### Task details
Reproduce word for word the part of the article below on Lulama Rozani's talk that begins at "The Rev. Damien" and stops after "past four years.".
** Begin Excerpt to read **
Fatcow Icon
Speaker calls for patience, and hope
by Tom MacCallum
2 years ago | 783 views | 0 0 comments | 5 5 recommendations | email to a friend | print
Lulama Rozani sings at a meeting of the Hamlet Branch, National Association of University Women, Saturday at the Dobbins Heights Community Center.
Lulama Rozani sings at a meeting of the Hamlet Branch, National Association of University Women, Saturday at the Dobbins Heights Community Center.
slideshow


Lulama Rozani said music was a means of communication and camaraderie among blacks in South Africa, her native land.

She was a guest speaker Saturday at the Dobbins Heights Community Center where the Hamlet Branch of National Association of University Women presented a program on “A Cultural Excursion - Far and Near.”

Rozani told of conditions in South Africa and traditions there.

The Rev. Damien Mason was also a speaker and told of the abundance of black cultural history in the Richmond County area.

Rozani has been music teacher in Cordova Elementary and Rohanen Primary schools for the past four years.

She gave a little information about the origins of South Africa from the time the Dutch first stopped there in 1652 on their way to seek spices in India. Some decided to stay eventually stealing the land from African natives and virtually enslaving them installing a Dutch culture.

Then in 1806 the British defeated the Dutch to make it a British colony. It wasn’t until 1833 that slavery was officially abolished. What became known as apartheid, or segregation of the races, continued. It wasn’t until 1994 that the first democratic election was held.
** End Excerpt to read **
** Begin Given records **
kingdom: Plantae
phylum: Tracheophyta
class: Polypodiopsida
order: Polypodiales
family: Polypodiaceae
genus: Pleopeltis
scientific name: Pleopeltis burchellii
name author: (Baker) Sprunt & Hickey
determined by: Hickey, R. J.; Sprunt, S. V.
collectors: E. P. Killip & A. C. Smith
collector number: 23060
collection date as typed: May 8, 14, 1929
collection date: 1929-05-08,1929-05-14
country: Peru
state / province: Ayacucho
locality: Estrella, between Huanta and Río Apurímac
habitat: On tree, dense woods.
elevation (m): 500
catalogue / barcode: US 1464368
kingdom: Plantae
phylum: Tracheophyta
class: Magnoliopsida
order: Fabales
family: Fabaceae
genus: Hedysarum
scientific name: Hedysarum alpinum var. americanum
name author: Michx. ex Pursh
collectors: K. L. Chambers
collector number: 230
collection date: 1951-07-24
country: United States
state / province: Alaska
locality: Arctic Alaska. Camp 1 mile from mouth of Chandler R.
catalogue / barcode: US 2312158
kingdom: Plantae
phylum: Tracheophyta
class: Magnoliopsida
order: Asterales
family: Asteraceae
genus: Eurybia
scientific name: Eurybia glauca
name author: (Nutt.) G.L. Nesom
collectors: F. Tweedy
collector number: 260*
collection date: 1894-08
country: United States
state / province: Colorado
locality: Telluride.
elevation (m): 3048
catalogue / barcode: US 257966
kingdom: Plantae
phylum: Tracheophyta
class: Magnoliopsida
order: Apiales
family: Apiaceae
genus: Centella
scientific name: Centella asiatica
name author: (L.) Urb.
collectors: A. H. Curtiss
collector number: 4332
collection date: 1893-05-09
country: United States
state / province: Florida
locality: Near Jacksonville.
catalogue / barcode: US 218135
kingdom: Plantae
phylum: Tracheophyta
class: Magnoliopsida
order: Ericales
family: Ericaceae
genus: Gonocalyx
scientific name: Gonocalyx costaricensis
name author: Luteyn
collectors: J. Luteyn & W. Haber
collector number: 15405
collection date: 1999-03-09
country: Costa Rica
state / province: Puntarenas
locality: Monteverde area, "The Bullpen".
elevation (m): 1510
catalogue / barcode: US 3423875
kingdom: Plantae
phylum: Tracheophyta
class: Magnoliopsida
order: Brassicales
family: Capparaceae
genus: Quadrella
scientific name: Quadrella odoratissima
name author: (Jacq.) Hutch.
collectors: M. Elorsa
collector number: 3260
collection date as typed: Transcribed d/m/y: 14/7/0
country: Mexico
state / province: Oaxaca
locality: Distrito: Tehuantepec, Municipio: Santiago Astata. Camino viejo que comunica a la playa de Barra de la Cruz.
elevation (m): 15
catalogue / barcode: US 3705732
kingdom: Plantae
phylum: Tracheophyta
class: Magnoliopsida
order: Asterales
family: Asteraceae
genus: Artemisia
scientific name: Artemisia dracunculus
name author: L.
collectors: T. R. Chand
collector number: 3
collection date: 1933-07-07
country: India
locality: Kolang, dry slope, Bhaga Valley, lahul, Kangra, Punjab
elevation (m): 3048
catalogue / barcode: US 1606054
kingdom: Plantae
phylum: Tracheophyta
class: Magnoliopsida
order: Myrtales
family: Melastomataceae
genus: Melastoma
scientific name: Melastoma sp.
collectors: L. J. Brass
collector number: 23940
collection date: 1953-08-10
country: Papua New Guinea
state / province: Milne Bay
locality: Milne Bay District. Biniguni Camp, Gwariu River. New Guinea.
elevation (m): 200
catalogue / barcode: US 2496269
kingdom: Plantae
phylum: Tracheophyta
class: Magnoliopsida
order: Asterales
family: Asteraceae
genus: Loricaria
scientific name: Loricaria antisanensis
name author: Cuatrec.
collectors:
** End Given records **
### Result
The Rev. Damien Mason was also a speaker and told of the abundance of black cultural history in the Richmond County area.

Rozani has been music teacher in Cordova Elementary and Rohanen Primary schools for the past four years.